[Camera metadata records]
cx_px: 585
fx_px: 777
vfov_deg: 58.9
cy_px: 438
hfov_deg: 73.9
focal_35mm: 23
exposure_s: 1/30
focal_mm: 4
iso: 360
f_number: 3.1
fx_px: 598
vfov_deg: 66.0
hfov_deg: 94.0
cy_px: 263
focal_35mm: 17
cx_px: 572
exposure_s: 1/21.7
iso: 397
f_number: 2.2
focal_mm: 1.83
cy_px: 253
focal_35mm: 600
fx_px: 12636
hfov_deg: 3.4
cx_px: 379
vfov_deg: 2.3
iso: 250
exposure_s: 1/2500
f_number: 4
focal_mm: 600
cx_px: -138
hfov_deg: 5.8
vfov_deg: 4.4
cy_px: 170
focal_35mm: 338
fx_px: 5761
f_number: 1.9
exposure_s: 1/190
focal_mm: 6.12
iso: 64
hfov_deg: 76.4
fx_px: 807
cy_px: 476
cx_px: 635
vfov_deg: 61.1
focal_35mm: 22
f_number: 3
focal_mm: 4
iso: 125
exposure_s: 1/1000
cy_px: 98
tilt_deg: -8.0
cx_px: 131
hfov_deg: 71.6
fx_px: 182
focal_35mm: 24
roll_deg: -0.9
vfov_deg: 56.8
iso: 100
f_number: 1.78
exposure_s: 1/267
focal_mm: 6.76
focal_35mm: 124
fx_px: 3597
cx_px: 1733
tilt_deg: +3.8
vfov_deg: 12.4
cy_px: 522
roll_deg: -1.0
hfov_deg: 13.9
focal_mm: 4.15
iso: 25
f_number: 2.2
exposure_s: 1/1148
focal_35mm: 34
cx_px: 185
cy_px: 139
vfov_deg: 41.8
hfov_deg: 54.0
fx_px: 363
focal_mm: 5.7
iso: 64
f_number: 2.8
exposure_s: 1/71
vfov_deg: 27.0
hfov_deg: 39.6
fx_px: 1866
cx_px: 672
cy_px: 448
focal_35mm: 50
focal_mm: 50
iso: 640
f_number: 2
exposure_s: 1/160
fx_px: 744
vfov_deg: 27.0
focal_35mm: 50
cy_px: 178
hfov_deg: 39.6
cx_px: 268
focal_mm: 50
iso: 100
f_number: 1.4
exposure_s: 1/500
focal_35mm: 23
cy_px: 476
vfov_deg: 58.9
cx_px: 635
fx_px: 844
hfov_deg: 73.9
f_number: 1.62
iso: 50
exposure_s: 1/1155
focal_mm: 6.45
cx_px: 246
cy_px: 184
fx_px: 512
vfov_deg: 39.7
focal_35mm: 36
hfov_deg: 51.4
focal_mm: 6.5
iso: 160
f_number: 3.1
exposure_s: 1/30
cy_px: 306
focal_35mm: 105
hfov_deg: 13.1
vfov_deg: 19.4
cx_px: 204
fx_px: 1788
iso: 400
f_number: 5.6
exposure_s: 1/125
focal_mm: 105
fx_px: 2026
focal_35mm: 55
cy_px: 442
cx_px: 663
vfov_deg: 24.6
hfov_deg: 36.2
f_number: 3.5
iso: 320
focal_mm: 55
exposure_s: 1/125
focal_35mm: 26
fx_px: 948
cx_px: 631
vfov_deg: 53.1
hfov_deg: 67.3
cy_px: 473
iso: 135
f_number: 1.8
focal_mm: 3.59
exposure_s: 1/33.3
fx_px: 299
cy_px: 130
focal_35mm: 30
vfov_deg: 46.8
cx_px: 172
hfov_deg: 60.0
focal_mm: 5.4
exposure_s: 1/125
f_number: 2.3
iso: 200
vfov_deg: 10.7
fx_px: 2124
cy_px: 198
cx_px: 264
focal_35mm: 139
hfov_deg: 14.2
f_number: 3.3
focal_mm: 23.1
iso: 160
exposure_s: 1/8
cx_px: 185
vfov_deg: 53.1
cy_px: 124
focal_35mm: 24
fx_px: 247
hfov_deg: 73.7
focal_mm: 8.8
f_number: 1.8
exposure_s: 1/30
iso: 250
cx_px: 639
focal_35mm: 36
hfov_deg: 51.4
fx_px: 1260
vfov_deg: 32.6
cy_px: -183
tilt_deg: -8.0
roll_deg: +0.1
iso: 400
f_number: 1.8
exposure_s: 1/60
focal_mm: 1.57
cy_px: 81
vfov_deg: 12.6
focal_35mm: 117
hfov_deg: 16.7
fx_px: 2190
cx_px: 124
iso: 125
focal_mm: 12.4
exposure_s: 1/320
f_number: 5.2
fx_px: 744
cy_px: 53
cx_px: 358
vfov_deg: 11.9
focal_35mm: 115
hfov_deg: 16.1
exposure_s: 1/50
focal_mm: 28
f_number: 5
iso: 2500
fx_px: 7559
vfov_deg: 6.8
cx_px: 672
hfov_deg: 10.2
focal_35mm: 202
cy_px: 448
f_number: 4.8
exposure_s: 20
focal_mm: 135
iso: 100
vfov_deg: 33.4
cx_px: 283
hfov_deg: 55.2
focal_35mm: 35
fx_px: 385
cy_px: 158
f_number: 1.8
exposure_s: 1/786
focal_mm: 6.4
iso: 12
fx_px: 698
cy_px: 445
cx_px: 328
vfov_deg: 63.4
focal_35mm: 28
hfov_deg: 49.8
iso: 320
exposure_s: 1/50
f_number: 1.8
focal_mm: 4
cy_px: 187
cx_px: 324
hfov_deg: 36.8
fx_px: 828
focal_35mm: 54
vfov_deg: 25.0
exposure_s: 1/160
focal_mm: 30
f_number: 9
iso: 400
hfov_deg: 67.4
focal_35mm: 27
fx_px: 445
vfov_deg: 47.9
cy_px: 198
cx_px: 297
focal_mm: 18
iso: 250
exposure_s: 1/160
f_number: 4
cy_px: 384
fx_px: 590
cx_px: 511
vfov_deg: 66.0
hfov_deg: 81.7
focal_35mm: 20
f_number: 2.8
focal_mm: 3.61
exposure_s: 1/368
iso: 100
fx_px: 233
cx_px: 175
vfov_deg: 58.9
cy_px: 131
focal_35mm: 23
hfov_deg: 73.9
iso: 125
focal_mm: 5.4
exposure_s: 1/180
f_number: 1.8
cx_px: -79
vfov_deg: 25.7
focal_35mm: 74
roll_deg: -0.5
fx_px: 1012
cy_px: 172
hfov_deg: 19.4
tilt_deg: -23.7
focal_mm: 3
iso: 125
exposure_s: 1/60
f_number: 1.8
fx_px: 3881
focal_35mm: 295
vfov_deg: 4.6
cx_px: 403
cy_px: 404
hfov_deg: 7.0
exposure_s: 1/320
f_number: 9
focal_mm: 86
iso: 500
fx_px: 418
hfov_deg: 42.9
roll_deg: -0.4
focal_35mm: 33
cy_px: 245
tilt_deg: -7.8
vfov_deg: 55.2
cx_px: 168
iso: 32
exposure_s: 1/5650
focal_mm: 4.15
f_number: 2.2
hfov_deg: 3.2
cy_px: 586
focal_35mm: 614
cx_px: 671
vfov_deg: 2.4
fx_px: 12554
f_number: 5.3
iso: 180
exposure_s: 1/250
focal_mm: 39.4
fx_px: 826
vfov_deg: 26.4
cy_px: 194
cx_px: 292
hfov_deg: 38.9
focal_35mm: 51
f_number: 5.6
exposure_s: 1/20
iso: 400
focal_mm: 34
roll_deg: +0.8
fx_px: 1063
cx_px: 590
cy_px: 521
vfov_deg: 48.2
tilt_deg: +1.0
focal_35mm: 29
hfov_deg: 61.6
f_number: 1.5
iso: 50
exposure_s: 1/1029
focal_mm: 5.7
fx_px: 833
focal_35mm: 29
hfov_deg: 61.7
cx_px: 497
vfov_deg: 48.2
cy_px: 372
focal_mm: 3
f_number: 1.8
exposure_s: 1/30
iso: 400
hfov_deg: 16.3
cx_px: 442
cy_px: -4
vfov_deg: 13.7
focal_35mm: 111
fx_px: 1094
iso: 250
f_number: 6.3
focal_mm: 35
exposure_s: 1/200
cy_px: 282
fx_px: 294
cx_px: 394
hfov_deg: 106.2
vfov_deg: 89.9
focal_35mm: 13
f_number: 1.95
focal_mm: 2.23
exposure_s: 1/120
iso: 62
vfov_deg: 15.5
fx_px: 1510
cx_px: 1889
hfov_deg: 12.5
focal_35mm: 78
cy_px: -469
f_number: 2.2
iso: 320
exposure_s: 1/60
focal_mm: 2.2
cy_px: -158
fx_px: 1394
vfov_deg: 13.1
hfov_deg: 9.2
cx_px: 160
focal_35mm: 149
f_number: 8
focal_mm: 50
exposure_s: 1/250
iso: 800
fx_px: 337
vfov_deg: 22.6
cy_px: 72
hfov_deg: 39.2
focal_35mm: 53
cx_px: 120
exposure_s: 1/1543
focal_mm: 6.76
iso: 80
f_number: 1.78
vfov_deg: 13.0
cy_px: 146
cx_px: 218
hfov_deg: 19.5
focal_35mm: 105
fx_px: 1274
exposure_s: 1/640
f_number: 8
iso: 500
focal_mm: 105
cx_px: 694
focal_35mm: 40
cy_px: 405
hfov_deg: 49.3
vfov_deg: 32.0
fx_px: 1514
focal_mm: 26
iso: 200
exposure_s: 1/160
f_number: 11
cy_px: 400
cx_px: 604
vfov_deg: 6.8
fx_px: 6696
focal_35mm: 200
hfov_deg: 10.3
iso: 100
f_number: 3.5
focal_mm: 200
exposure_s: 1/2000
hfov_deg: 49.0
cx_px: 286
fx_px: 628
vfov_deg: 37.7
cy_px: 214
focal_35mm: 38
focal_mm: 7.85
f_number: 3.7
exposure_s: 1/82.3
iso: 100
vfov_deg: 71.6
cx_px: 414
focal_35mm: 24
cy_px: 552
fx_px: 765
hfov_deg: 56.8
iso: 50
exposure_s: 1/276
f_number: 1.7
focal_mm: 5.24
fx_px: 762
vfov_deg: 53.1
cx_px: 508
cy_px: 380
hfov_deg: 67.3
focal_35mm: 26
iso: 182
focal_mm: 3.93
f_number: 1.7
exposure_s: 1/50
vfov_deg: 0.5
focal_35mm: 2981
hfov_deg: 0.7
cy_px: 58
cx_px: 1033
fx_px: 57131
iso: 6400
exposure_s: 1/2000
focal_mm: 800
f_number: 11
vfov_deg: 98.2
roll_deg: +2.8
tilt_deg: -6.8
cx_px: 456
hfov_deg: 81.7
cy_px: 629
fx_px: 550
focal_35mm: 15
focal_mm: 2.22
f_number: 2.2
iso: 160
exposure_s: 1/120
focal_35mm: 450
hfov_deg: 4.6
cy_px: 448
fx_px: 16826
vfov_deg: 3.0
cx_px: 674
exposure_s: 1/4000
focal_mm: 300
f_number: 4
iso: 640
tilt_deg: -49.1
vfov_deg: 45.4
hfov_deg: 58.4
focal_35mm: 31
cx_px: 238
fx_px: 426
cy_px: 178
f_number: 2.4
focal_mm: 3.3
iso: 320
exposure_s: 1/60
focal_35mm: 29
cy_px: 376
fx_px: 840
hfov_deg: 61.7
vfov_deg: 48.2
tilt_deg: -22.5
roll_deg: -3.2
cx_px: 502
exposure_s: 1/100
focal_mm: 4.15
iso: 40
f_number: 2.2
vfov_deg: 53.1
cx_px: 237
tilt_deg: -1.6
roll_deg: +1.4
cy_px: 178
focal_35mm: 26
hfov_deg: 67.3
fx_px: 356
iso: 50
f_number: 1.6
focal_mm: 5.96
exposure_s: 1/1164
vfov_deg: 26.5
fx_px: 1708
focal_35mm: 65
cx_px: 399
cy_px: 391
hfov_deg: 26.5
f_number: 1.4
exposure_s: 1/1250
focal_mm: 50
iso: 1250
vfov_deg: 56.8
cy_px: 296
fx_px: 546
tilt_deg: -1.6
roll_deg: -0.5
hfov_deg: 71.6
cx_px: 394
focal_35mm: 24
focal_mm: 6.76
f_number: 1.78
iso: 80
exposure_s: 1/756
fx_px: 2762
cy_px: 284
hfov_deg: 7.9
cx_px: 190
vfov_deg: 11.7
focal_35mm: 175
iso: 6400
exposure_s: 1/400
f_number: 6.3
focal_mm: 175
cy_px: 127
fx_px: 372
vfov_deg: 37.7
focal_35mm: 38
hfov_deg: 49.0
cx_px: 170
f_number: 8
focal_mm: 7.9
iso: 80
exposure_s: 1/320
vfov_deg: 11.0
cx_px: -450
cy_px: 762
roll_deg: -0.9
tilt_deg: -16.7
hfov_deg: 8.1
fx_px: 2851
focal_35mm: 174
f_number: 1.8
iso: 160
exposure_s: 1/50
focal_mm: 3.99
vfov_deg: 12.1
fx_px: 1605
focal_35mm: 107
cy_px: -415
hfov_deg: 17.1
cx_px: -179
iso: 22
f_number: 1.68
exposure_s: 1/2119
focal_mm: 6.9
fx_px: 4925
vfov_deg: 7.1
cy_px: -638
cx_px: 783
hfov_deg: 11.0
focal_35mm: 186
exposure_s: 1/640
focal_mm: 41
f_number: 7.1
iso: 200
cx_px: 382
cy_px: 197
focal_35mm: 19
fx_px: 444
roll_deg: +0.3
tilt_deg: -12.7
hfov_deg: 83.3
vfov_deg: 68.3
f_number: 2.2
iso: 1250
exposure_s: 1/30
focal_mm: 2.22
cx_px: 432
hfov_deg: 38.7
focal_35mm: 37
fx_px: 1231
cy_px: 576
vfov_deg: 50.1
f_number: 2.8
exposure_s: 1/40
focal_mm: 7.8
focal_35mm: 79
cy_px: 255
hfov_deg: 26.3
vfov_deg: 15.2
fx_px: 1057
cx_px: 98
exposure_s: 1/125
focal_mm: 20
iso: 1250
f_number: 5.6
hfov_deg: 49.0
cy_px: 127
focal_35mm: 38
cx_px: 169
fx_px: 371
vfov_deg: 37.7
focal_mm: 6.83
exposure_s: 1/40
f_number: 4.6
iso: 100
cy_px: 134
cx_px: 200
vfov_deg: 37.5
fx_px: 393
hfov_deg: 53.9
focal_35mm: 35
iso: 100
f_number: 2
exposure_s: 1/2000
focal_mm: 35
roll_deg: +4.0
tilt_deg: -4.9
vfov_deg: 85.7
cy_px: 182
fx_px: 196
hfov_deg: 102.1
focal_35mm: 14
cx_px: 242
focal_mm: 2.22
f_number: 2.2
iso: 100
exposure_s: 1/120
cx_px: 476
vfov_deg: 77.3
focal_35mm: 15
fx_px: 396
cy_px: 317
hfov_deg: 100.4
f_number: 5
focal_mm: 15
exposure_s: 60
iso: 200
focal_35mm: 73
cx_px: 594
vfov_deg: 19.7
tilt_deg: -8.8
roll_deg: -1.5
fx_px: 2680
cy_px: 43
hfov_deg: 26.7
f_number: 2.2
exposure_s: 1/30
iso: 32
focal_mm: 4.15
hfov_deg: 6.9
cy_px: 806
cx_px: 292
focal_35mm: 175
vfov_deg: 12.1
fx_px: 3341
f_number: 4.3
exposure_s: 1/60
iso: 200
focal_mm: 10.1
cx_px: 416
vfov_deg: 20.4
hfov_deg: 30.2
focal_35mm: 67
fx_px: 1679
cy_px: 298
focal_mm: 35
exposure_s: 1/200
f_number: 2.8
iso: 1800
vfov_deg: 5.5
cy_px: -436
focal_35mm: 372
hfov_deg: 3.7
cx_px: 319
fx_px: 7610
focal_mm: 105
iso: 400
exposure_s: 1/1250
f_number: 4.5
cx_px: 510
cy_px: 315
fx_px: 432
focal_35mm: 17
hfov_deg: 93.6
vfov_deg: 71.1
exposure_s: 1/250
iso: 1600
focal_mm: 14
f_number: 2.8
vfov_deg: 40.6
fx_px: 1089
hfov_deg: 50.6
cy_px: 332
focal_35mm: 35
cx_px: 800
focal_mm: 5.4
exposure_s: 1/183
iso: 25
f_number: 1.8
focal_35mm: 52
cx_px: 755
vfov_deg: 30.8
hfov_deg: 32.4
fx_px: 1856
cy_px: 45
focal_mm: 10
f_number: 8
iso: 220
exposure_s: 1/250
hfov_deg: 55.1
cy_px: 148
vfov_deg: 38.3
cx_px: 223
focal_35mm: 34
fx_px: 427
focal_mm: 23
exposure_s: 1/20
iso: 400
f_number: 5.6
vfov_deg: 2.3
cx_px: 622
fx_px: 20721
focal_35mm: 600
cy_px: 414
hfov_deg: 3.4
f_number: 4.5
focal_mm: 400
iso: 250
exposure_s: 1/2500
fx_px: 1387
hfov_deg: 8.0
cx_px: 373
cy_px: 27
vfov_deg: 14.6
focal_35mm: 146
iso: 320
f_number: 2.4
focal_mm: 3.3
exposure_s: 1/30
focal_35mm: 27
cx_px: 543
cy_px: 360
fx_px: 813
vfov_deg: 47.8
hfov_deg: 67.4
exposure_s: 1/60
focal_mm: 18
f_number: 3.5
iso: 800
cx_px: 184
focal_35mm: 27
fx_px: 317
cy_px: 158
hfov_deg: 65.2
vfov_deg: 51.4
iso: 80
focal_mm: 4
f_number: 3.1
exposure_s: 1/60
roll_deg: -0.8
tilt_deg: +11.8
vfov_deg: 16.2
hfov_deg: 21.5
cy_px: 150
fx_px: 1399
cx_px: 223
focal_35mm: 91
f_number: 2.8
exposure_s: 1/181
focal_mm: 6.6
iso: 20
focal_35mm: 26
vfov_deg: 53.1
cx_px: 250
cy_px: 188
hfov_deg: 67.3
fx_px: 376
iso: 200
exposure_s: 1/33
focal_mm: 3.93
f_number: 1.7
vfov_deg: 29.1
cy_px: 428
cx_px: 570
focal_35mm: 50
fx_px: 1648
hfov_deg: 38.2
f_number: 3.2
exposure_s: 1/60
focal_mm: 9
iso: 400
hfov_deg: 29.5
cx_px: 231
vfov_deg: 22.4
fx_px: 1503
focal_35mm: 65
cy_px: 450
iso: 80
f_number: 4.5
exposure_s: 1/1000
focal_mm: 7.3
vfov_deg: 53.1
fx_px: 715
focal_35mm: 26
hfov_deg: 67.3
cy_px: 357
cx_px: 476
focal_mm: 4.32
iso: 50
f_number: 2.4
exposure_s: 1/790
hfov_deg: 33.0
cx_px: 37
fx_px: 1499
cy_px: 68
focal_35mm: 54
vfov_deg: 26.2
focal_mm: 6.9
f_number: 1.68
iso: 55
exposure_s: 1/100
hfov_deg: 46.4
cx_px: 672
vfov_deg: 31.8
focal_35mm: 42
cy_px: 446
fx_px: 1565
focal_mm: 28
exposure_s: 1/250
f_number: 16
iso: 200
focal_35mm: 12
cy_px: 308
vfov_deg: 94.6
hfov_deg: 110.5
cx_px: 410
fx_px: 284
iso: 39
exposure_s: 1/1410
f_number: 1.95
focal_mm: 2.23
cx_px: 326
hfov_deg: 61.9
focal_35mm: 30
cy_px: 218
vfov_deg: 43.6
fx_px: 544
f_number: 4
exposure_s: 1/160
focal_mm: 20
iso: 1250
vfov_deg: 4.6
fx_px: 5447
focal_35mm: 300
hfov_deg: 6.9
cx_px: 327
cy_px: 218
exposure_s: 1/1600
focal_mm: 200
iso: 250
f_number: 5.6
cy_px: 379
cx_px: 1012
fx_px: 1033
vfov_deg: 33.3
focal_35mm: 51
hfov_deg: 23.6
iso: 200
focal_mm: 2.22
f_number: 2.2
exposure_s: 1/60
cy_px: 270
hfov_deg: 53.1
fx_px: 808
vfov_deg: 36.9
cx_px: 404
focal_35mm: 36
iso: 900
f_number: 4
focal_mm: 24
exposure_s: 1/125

▸ **Request**
Print exactly the lines from the beginning of the entries through the line with "vfov_deg: 24.6". Output nothing more.

▸ **Response**
cx_px: 585
fx_px: 777
vfov_deg: 58.9
cy_px: 438
hfov_deg: 73.9
focal_35mm: 23
exposure_s: 1/30
focal_mm: 4
iso: 360
f_number: 3.1
fx_px: 598
vfov_deg: 66.0
hfov_deg: 94.0
cy_px: 263
focal_35mm: 17
cx_px: 572
exposure_s: 1/21.7
iso: 397
f_number: 2.2
focal_mm: 1.83
cy_px: 253
focal_35mm: 600
fx_px: 12636
hfov_deg: 3.4
cx_px: 379
vfov_deg: 2.3
iso: 250
exposure_s: 1/2500
f_number: 4
focal_mm: 600
cx_px: -138
hfov_deg: 5.8
vfov_deg: 4.4
cy_px: 170
focal_35mm: 338
fx_px: 5761
f_number: 1.9
exposure_s: 1/190
focal_mm: 6.12
iso: 64
hfov_deg: 76.4
fx_px: 807
cy_px: 476
cx_px: 635
vfov_deg: 61.1
focal_35mm: 22
f_number: 3
focal_mm: 4
iso: 125
exposure_s: 1/1000
cy_px: 98
tilt_deg: -8.0
cx_px: 131
hfov_deg: 71.6
fx_px: 182
focal_35mm: 24
roll_deg: -0.9
vfov_deg: 56.8
iso: 100
f_number: 1.78
exposure_s: 1/267
focal_mm: 6.76
focal_35mm: 124
fx_px: 3597
cx_px: 1733
tilt_deg: +3.8
vfov_deg: 12.4
cy_px: 522
roll_deg: -1.0
hfov_deg: 13.9
focal_mm: 4.15
iso: 25
f_number: 2.2
exposure_s: 1/1148
focal_35mm: 34
cx_px: 185
cy_px: 139
vfov_deg: 41.8
hfov_deg: 54.0
fx_px: 363
focal_mm: 5.7
iso: 64
f_number: 2.8
exposure_s: 1/71
vfov_deg: 27.0
hfov_deg: 39.6
fx_px: 1866
cx_px: 672
cy_px: 448
focal_35mm: 50
focal_mm: 50
iso: 640
f_number: 2
exposure_s: 1/160
fx_px: 744
vfov_deg: 27.0
focal_35mm: 50
cy_px: 178
hfov_deg: 39.6
cx_px: 268
focal_mm: 50
iso: 100
f_number: 1.4
exposure_s: 1/500
focal_35mm: 23
cy_px: 476
vfov_deg: 58.9
cx_px: 635
fx_px: 844
hfov_deg: 73.9
f_number: 1.62
iso: 50
exposure_s: 1/1155
focal_mm: 6.45
cx_px: 246
cy_px: 184
fx_px: 512
vfov_deg: 39.7
focal_35mm: 36
hfov_deg: 51.4
focal_mm: 6.5
iso: 160
f_number: 3.1
exposure_s: 1/30
cy_px: 306
focal_35mm: 105
hfov_deg: 13.1
vfov_deg: 19.4
cx_px: 204
fx_px: 1788
iso: 400
f_number: 5.6
exposure_s: 1/125
focal_mm: 105
fx_px: 2026
focal_35mm: 55
cy_px: 442
cx_px: 663
vfov_deg: 24.6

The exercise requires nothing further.